On Fri, 2025-09-12 at 14:04 +0900, Michael Paquier wrote:
> On Fri, Sep 12, 2025 at 10:21:27AM +0530, Dilip Kumar wrote:
> > Yeah, asserting it at the end makes sense, as we can ensure that
> > XLogFlush() and XLogNeedsFlush() agree on the same thing without
> > adding additional overhead. Here is the revised one.
>
> Melanie and Jeff, what do you think?
IIUC: during the end-of-recovery checkpoint, a hypothetical call to
XLogNeedsFlush() would have incorrectly used the LocalMinRecoveryPoint;
and with the change, it would correctly use the flush pointer.
That wasn't a live bug because XLogNeedsFlush() was never actually
called during the end-of-recovery checkpoint. CreateCheckPoint()
called XLogFlush() directly, which correctly checked the flush pointer.
But, hypothetically, if that code had logic based around
XLogNeedsFlush() before calling XLogFlush(), that would have been a
bug.
So this fix has no behavior change, but it would make the code more
resilient against changes to CreateCheckPoint(), more consistent, and
less confusing. Is that right?
Assuming I'm right so far, then I agree with changing the test in
XLogNeedsFlush() to !XLogInsertAllowed(), as the patch does.
The comment in the patch is describing what's happening, but lost the
"why". Perhaps something like:
"During recovery, we don't flush WAL but update minRecoveryPoint
instead. So "needs flush" is taken to mean whether minRecoveryPoint
would need to be updated. The end-of-recovery checkpoint still must
flush WAL like normal, though, so check !XLogInsertAllowed(). This
check must be consistent with XLogFlush()."

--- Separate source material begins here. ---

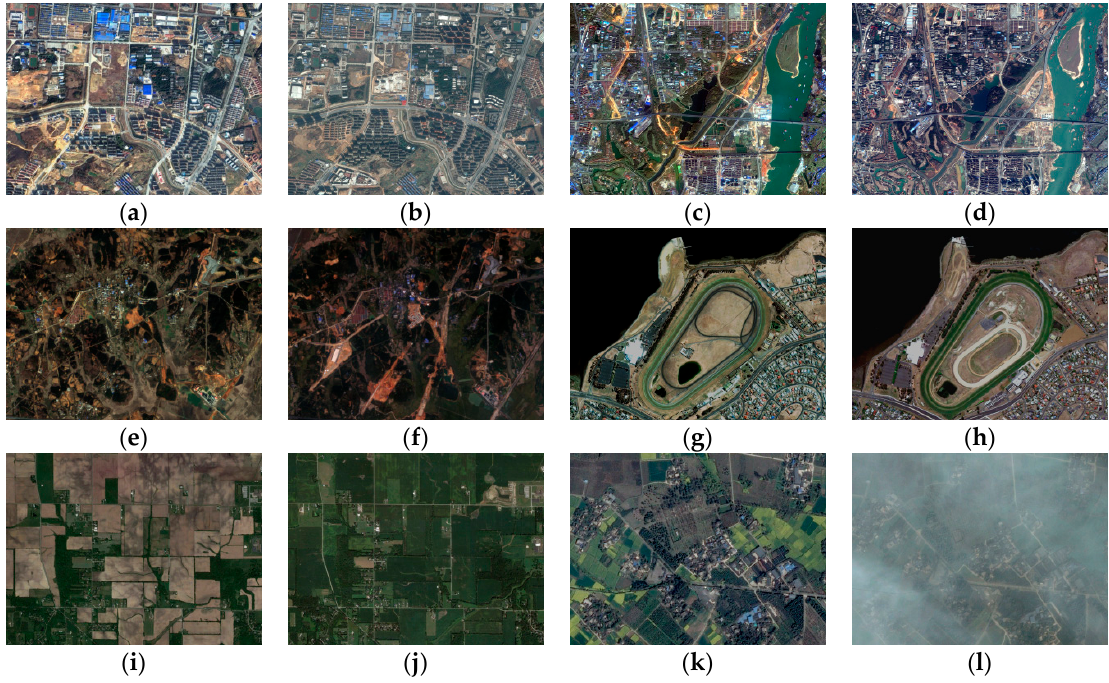
Figure 7. Experimental image pairs. ( a , b ) is a pair of ZY3 (fusion image obtained from multispectral and panchromatic images) and Google Earth images in an urban area in China. ( c , d ) is a pair of GF1 (fusion image obtained from multispectral and panchromatic images) and Google Earth images in China. ( e , f ) is a pair of ZY3 and GF1 images with large background variations in a mountain area in China. ( g , h ) is a pair of IKONOS and Google Earth images with coastline in Australia. The images in ( i , j ) are a pair of Google Earth images with farmlands in different seasons in the United States. ( k , l ) is a pair of Google Earth images in China, in which ( l ) is contaminated by cloud and haze. Table 1. Description for each pair of images in the experiments.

The commit message is vague about whether there's a live bug or not; I
suggest clarifying that the inconsistency between the two functions
could have been a bug but wasn't. Also, I generally use past tense for
the stuff that's being fixed and present tense for what the patch does.
One loose end: there was some discussion about the times when
LocalMinRecoveryPoint is valid/correct. I'm not sure I entirely
understood -- is that no longer a concern?